| 00:00 Uhr

Tunesiens Regierung bezichtigt Salafisten des Mordes an Brahmi

Tunis. Beim tödlichen Anschlag auf den tunesischen Oppositionspolitiker Mohamed Brahmi am Donnerstag ist mit der selben Waffen geschossen worden wie bei der Ermordung von Regierungskritiker Chokri Belaïd im Februar. Der 58-Jährige gehörte in der Verfassungsgebenden Versammlung dem linken, laizistischen Lager an und leitete die Partei „Bewegung des Volkes“. dpa

Hinter der Tat werden erneut islamistische Extremisten vermutet. Innenminister Lotfi Ben Jeddou machte explizit Boubaker Al Hakim für die Taten verantwortlich.

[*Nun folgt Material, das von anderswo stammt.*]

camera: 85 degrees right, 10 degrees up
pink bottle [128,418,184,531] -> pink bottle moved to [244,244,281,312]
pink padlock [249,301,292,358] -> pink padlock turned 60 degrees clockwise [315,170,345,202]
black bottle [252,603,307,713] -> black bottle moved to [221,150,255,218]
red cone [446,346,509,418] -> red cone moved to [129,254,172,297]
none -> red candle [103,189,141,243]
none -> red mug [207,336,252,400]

Die Ermordung Brahmis löste international Bestürzung aus. Bundeskanzlerin Angela Merkel (CDU) verurteilte den Mord als feiges Attentat. "Ich bin erschüttert", sagte Merkel. Die Täter müssten zügig ermittelt und zur Rechenschaft gezogen werden.

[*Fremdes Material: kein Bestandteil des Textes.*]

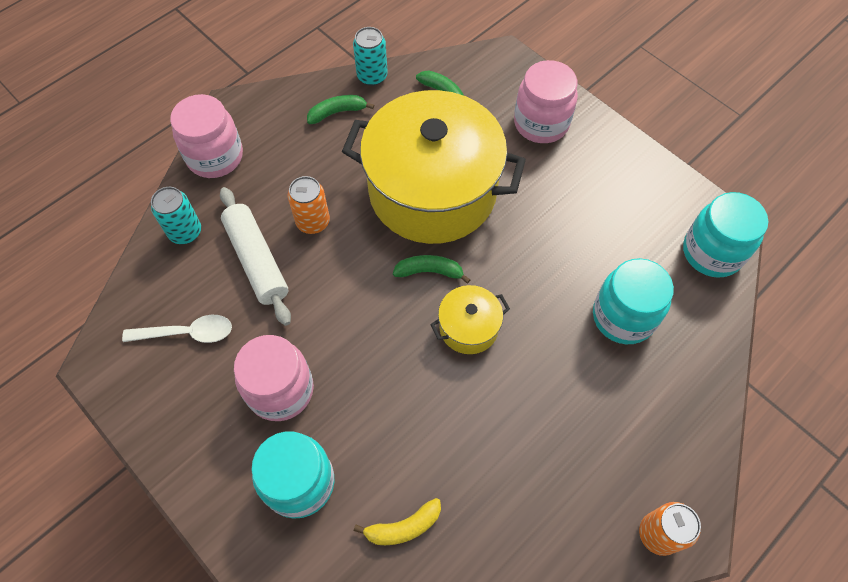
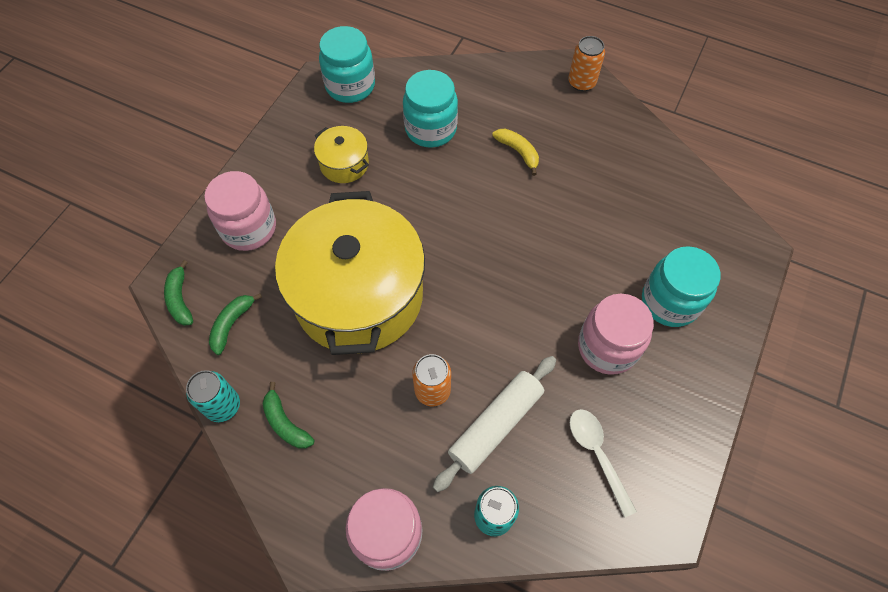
camera: 110 degrees left, 0 degrees up
yellow banana [354,498,441,545] -> yellow banana moved to [492,129,539,176]
green banana [393,255,470,284] -> green banana moved to [164,260,193,326]
yellow pot [430,285,510,354] -> yellow pot moved to [314,126,369,183]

Am Freitag folgten indes zahlreiche Menschen in Tunesien dem Aufruf zu einem Generalstreik. Tausende zogen durch die Innenstadt von Tunis. Die Proteste blieben aber weitgehend friedlich. In der Nacht zuvor setzten allerdings Randalierer mehrere Gebäude der Regierungspartei Ennahda in Brand.